Prior to joining academia, Newhouse also worked as a creative director at GroupBaronet in Texas, where she had robust responsibilities as a creative leader and mentor. Her own professional practice, Meta Newhouse Design, includes research, strategy, concept, design, copywriting, and production on projects for non-profit organizations such as the American Heart Association and the Susan G. Komen Foundation, as well as for-profit businesses primarily in the entertainment, travel/tourism, telecom, healthcare, hospitality, retail, and high-tech industries.
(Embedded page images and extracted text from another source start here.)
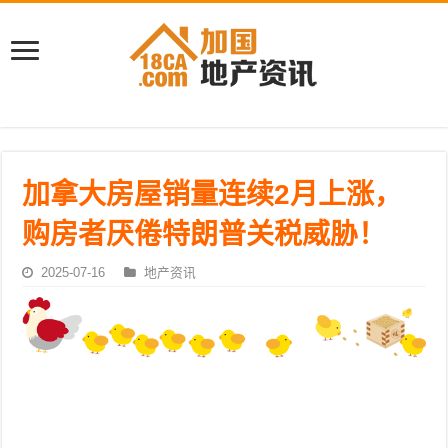
加拿大房屋销量连续2月上涨，
购房者厌倦特朗普关税威胁！
2025-07-16
地产资讯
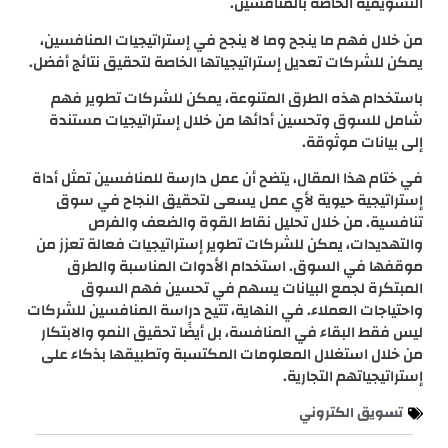
التسويقية الخاصة بالمنافسين.
من خلال فهم ما ينجح وما لا ينجح في إستراتيجيات المنافسين،
يمكن للشركات تعديل إستراتيجياتها الخاصة لتحقيق نتائج أفضل.
باستخدام هذه الطرق المتنوعة، يمكن للشركات تطوير فهم
شامل للسوق وتحسين أدائها من خلال إستراتيجيات مستندة
إلى بيانات موثوقة.
في ختام هذا المقال، يتضح أن عمل دارسة للمنافسين تمثل أداة
إستراتيجية حيوية لأي عمل يسعى لتحقيق النجاح في سوق
تنافسية. من خلال تحليل نقاط القوة والضعف والفرص
والتهديدات، يمكن للشركات تطوير إستراتيجيات فعالة تعزز من
موقفها في السوق. استخدام الأدوات المناسبة والطرق
المبتكرة لجمع البيانات يسهم في تحسين فهم السوق
واحتياجات العملاء. في النهاية، تتيح دراسة المنافسين للشركات
ليس فقط البقاء في المنافسة، بل أيضًا تحقيق النمو والابتكار
من خلال استغلال المعلومات المكتسبة وتطبيقها بذكاء على
إستراتيجياتهم التجارية.
تسويق الكتروني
Her design work has been included in several publications, including Brand Identity Essentials: 100 Principles for Designing Logos and Building Brands and Logo Lounge, as well as in international exhibitions such as Poster for Tomorrow: Make Extremism History and the 70th anniversary of the United Nations Resolution for Human Rights poster compilation. Her poster, “Climate Change Bites,” has been added to the permanent collections of renowned institutions such as the V&A Museum in London, Les Arts Decoratifs de Paris in the Louvre, Stedelijk Museum Breda in the Netherlands, Lahti Poster Museum in Finland, and Designmuseum Danmark. She has also participated in a number of residencies for her creative work and research, including most recently, the Museum of Typography and Printing (Tipoteca) in Cornuda, Italy.
Newhouse earned her Master of Fine Arts in Communication Design at the University of North Texas and her Bachelor of Arts in Fine Arts and Art History at Vanderbilt University.